Некоторое время спустя к нему приблудилась собака, небольшая рыжая сука. Она осталась с ним, и он прекратил разговаривать сам с собой — было неловко делать это в присутствии животного. В Медоу-Крик он купил брезентовый тент и веревку, чуть позже купил козу и привел ее в свой лагерь; собака настороженно преследовала пришелицу на некотором удалении. Он привязал козу неподалеку от времянки.

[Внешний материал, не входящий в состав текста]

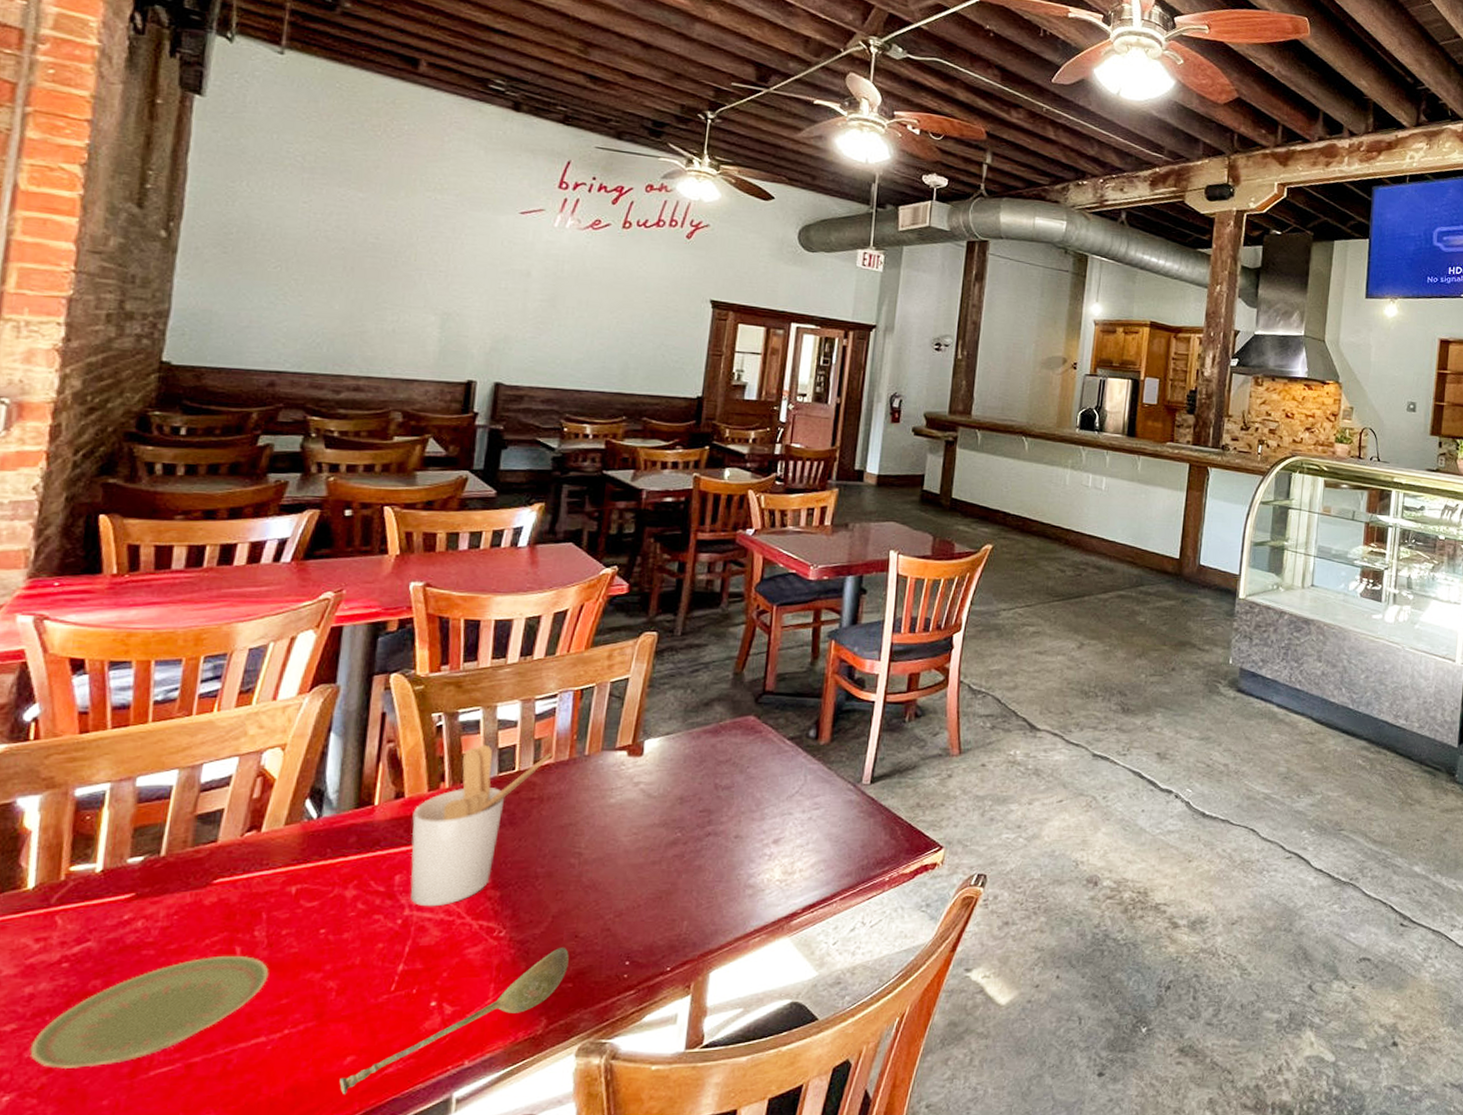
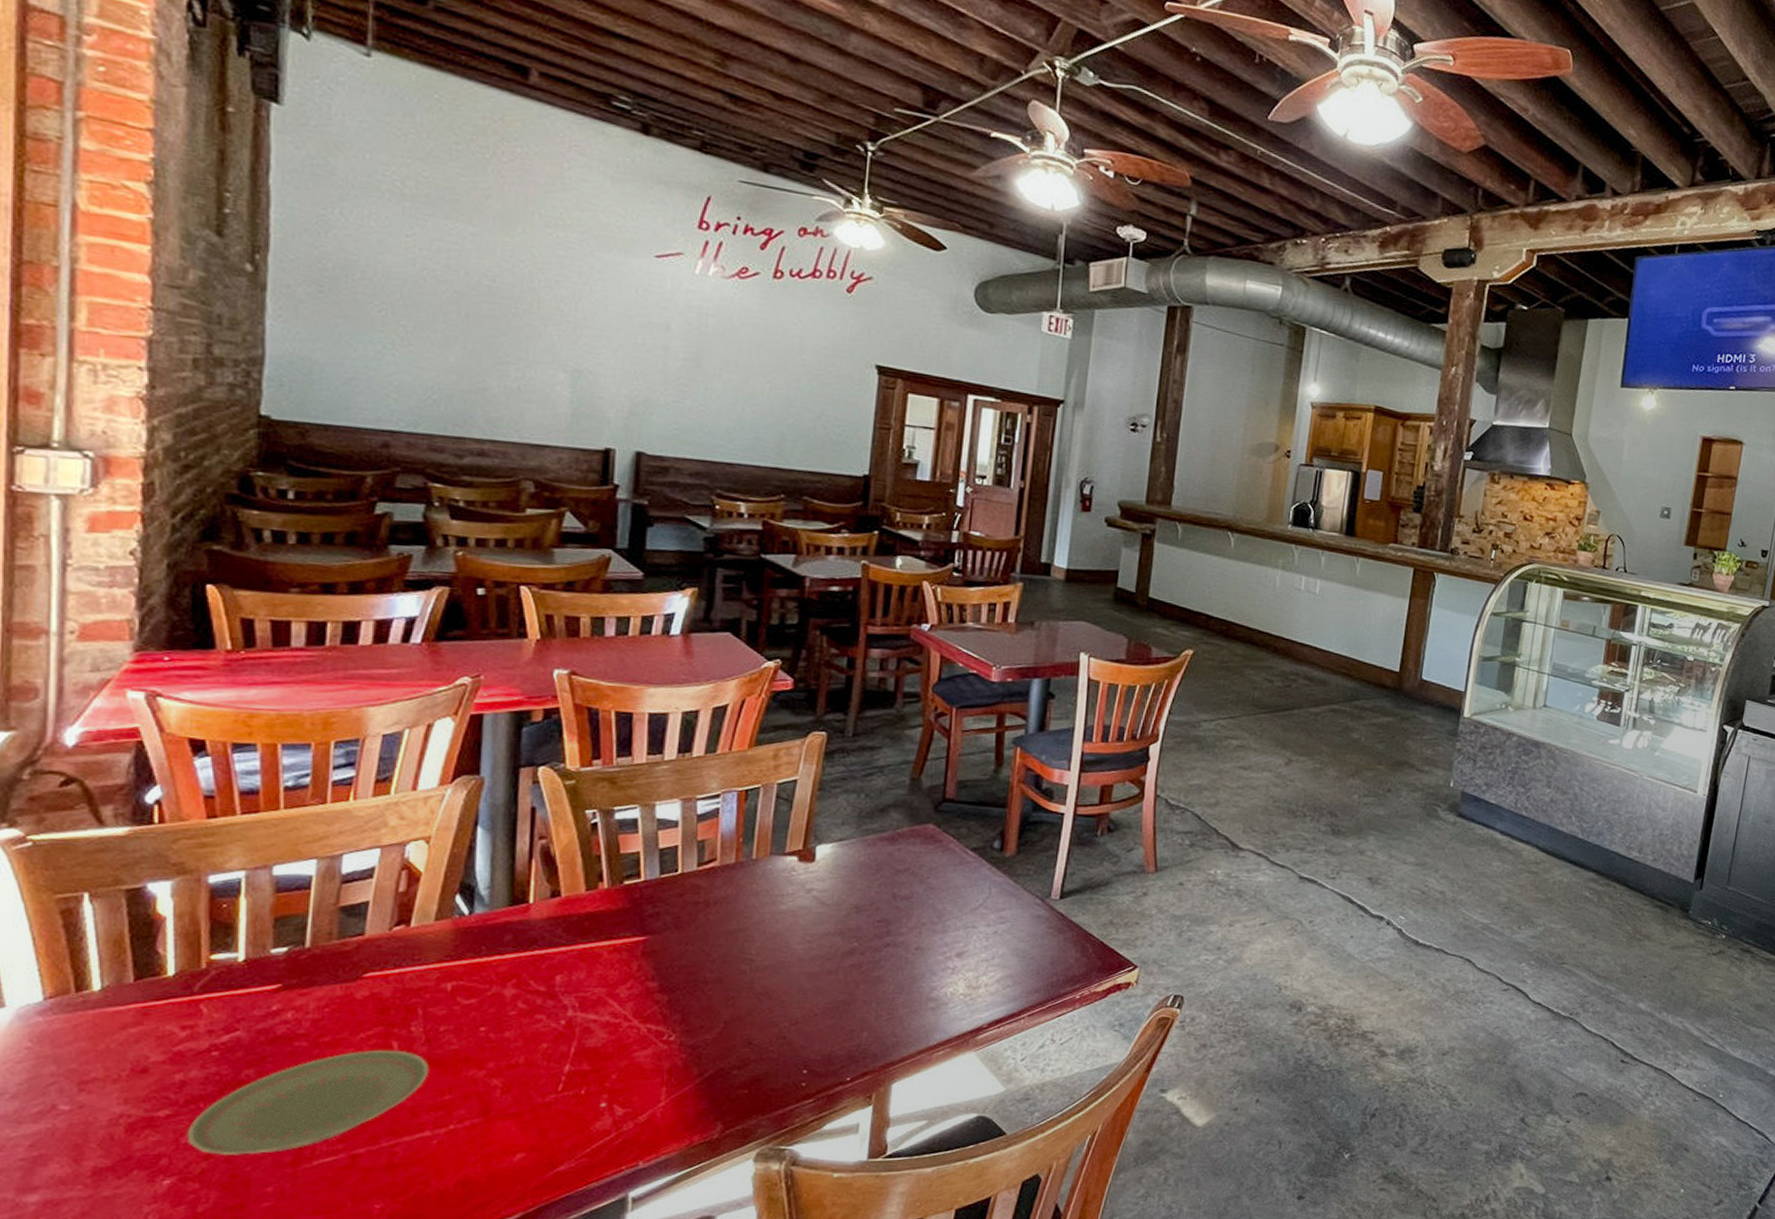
soupspoon: present [339,948,569,1095] -> none [510,1054,743,1191]
utensil holder: present [410,744,553,907] -> none [570,844,718,1009]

Несколько дней он бродил вдоль ручья по ущельям, там, где не все выгорело дотла, собирая ивовые прутья, из которых сплел загон площадью около двух квадратных ярдов и в ярд высотой. Вместе с собакой они сходили в Медоу-Крик, где он купил четырех кур — и петуха, чтобы тот следил за порядком; принес их домой в мешке из-под зерна и поселил в загоне. Бывало, он выпускал их на день-другой, время от времени загоняя обратно, чтобы курицы неслись на виду — впрочем, спрятать посреди этой разрухи яйцо им было особо негде.

Рыжая собачка питалась козьим молоком, рыбьими головами и, как полагал Грэйньер, всем, что могла раздобыть сама. Она была добрым товарищем, когда ей самой этого хотелось, но порой уходила и не появлялась по нескольку дней кряду.

Поскольку земля была слишком голой для выпаса, козу он растил там же, где и кур. И все равно выходило дороговато. С первыми сентябрьскими заморозками он забил козу и завялил большую часть мяса.

После вторых заморозков он начал душить и тушить кур, и за пару недель они с собакой съели их всех — и петуха заодно. А потом он перебрался в Медоу-Крик. Он не возделал земли, не возвел никаких построек, кроме времянки.